Cult animated series

Also in the summer of 1996, the production of an animated series began, designed to prolong the success of the franchise and prepare the ground for the release of the next game. It was at best about one season, since the public did not much like series based on games, and Ishihara was convinced that Pokémon 2 would be the final chapter of this epic. Creatures asked Ken Sugimori to oversee the adaptation from the OLM studio (established two years earlier by a team of animation veterans), as well as to complete the drawings for the card game. Ishihara also turned to Hirokazu Tanaka, known as Hip Tanaka, for help in developing a sound track for the anime. This engineer and musician joined Nintendo in 1980 and helped design the sound circuits of the devices before starting to create music and sounds that have become iconic for many games (Donkey Kong, Metroid, Kid Icarus, Dr. Mario, Super Mario Land). He crossed paths with Ishihara on the Mother 2 project. Without leaving work on the Game Boy camera and printer for Nintendo, he wrote the opening and background music of the animated series. The discs with them were a success, which in 1999 prompted him to permanently join Creatures, which gave him more freedom than Nintendo.

On Tuesday, April 1, 1997, at 18:30, Tokyo television began broadcasting the first episode of the Pokémon-based anime series. This was the third adaptation of the game, which had sold more than three million copies by that time. The main elements of the game have been preserved — the same awkward, stubborn and charismatic young hero intends to conquer the Pokemon League, meeting new friends along the way. Colorful and kind cartoon greatly expanded the universe of the game and multiplied its success. In the series there are small inserts with the representation of Pokemon (replaced in the West by Poké Rap at the end of the broadcast), which allowed young viewers to join the universe.

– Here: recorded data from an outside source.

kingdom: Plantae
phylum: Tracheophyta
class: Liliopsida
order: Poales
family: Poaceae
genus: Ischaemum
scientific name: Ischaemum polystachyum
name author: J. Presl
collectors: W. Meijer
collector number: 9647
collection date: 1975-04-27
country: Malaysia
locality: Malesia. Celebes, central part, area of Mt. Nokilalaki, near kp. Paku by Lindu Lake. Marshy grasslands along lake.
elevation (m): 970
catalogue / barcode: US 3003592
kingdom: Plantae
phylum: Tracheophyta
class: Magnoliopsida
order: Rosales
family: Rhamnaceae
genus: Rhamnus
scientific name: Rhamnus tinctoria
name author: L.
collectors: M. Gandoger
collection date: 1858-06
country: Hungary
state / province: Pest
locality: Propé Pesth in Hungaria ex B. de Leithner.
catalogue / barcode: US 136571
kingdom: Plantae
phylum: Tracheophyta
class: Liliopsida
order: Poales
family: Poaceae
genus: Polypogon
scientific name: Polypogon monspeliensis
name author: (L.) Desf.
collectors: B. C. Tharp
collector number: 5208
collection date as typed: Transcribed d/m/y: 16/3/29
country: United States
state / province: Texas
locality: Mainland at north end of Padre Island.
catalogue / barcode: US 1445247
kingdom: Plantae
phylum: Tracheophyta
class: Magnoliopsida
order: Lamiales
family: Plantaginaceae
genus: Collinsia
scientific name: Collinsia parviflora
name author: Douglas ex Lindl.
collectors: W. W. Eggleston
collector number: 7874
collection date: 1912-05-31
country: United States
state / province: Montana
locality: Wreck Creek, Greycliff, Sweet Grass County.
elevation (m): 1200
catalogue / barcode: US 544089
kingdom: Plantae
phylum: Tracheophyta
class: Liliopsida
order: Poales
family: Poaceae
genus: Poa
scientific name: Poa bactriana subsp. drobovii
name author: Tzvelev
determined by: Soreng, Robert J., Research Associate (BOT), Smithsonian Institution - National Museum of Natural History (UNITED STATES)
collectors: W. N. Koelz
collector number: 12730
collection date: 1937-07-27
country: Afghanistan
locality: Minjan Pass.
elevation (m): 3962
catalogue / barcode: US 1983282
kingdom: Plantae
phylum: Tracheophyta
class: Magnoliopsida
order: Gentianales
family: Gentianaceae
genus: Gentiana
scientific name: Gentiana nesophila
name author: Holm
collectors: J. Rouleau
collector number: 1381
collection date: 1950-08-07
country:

This success was to be followed by the brilliant release of Pocket Monsters 2 at the end of the year, but, alas, the plans fell through again, and Pokémon was one step away from a fiasco.

The most successful anime

In just a few months, the Pokémon anime series has turned into a stunning audiovisual phenomenon. Having covered 10% of the market share in April 1997, the cartoon chained more than 18% of the audience to the screen in November (twenty million viewers) and broke the record for views among all TV Tokyo channels. The show also took first place in the country in its broadcast hour. The Pokemon anime has become the driving force behind the franchise around the world. All game marketing revolved around the popularity of the series among schoolchildren, to whom he presented this new world. The anime has been broadcast in more than 70 countries.

At the same time, the manga Pokémon Adventures was released, which turned Pikachu into an undisputed Pokémon symbol — in surveys, both girls and boys called him one of the most popular Pokemon. Among other things, the anime was designed to build a bridge to the game, accompanying the releases of new versions and announcing monsters of future generations. For example, the first episode “The Beginning” ends with the appearance of Ho-oh, the legendary Pokemon from the Gold and Silver versions expected by the end of the year. This was a real surprise for the fans who had already managed to fill their Pokedex, who had to wait a long time for a chance to catch this creature.